There is a fast-growing literature on estimating optimal treatment regimes based on randomized trials or observational studies under a key identifying condition of no unmeasured confounding. Because confounding by unmeasured factors cannot generally be ruled out with certainty in observational studies or randomized trials subject to noncompliance, we propose a general instrumental variable approach to learning optimal treatment regimes under endogeneity. Specifically, we provide sufficient conditions for the identification of both value function $E[Y_{\cD(L)}]$ for a given regime $\cD$ and optimal regime $\arg \max_{\cD} E[Y_{\cD(L)}]$ with the aid of a binary instrumental variable, when no unmeasured confounding fails to hold.
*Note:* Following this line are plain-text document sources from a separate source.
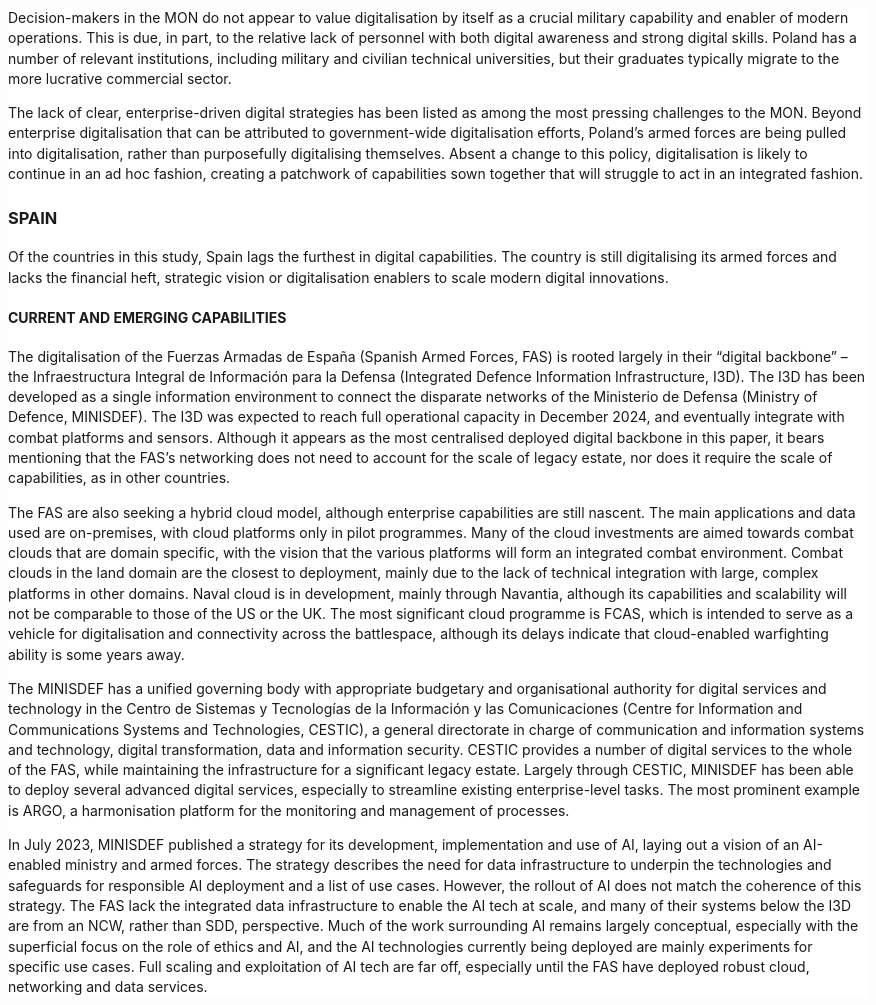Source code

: Decision-makers in the MON do not appear to value digitalisation by itself as a crucial military capability and enabler of modern operations. This is due, in part, to the relative lack of personnel with both digital awareness and strong digital skills. Poland has a number of relevant institutions, including military and civilian technical universities, but their graduates typically migrate to the more lucrative commercial sector.

The lack of clear, enterprise-driven digital strategies has been listed as among the most pressing challenges to the MON. Beyond enterprise digitalisation that can be attributed to government-wide digitalisation efforts, Poland’s armed forces are being pulled into digitalisation, rather than purposefully digitalising themselves. Absent a change to this policy, digitalisation is likely to continue in an ad hoc fashion, creating a patchwork of capabilities sown together that will struggle to act in an integrated fashion.


### SPAIN

Of the countries in this study, Spain lags the furthest in digital capabilities. The country is still digitalising its armed forces and lacks the financial heft, strategic vision or digitalisation enablers to scale modern digital innovations.

#### CURRENT AND EMERGING CAPABILITIES

The digitalisation of the Fuerzas Armadas de España (Spanish Armed Forces, FAS) is rooted largely in their “digital backbone” – the Infraestructura Integral de Información para la Defensa (Integrated Defence Information Infrastructure, I3D). The I3D has been developed as a single information environment to connect the disparate networks of the Ministerio de Defensa (Ministry of Defence, MINISDEF). The I3D was expected to reach full operational capacity in December 2024, and eventually integrate with combat platforms and sensors. Although it appears as the most centralised deployed digital backbone in this paper, it bears mentioning that the FAS’s networking does not need to account for the scale of legacy estate, nor does it require the scale of capabilities, as in other countries.

The FAS are also seeking a hybrid cloud model, although enterprise capabilities are still nascent. The main applications and data used are on-premises, with cloud platforms only in pilot programmes. Many of the cloud investments are aimed towards combat clouds that are domain specific, with the vision that the various platforms will form an integrated combat environment. Combat clouds in the land domain are the closest to deployment, mainly due to the lack of technical integration with large, complex platforms in other domains. Naval cloud is in development, mainly through Navantia, although its capabilities and scalability will not be comparable to those of the US or the UK. The most significant cloud programme is FCAS, which is intended to serve as a vehicle for digitalisation and connectivity across the battlespace, although its delays indicate that cloud-enabled warfighting ability is some years away.

The MINISDEF has a unified governing body with appropriate budgetary and organisational authority for digital services and technology in the Centro de Sistemas y Tecnologías de la Información y las Comunicaciones (Centre for Information and Communications Systems and Technologies, CESTIC), a general directorate in charge of communication and information systems and technology, digital transformation, data and information security. CESTIC provides a number of digital services to the whole of the FAS, while maintaining the infrastructure for a significant legacy estate. Largely through CESTIC, MINISDEF has been able to deploy several advanced digital services, especially to streamline existing enterprise-level tasks. The most prominent example is ARGO, a harmonisation platform for the monitoring and management of processes.

In July 2023, MINISDEF published a strategy for its development, implementation and use of AI, laying out a vision of an AI-enabled ministry and armed forces. The strategy describes the need for data infrastructure to underpin the technologies and safeguards for responsible AI deployment and a list of use cases. However, the rollout of AI does not match the coherence of this strategy. The FAS lack the integrated data infrastructure to enable the AI tech at scale, and many of their systems below the I3D are from an NCW, rather than SDD, perspective. Much of the work surrounding AI remains largely conceptual, especially with the superficial focus on the role of ethics and AI, and the AI technologies currently being deployed are mainly experiments for specific use cases. Full scaling and exploitation of AI tech are far off, especially until the FAS have deployed robust cloud, networking and data services.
We establish consistency of the proposed weighted estimators. We also extend the proposed method to identify and estimate the optimal treatment regime among those who would comply to the assigned treatment under monotonicity. In this latter case, we establish the somewhat surprising result that the complier optimal regime can be consistently estimated without directly collecting compliance information and therefore without the complier average treatment effect itself being identified. Furthermore, we propose novel semiparametric locally efficient and multiply robust estimators. Our approach is illustrated via extensive simulation studies and a data application on the effect of child rearing on labor participation.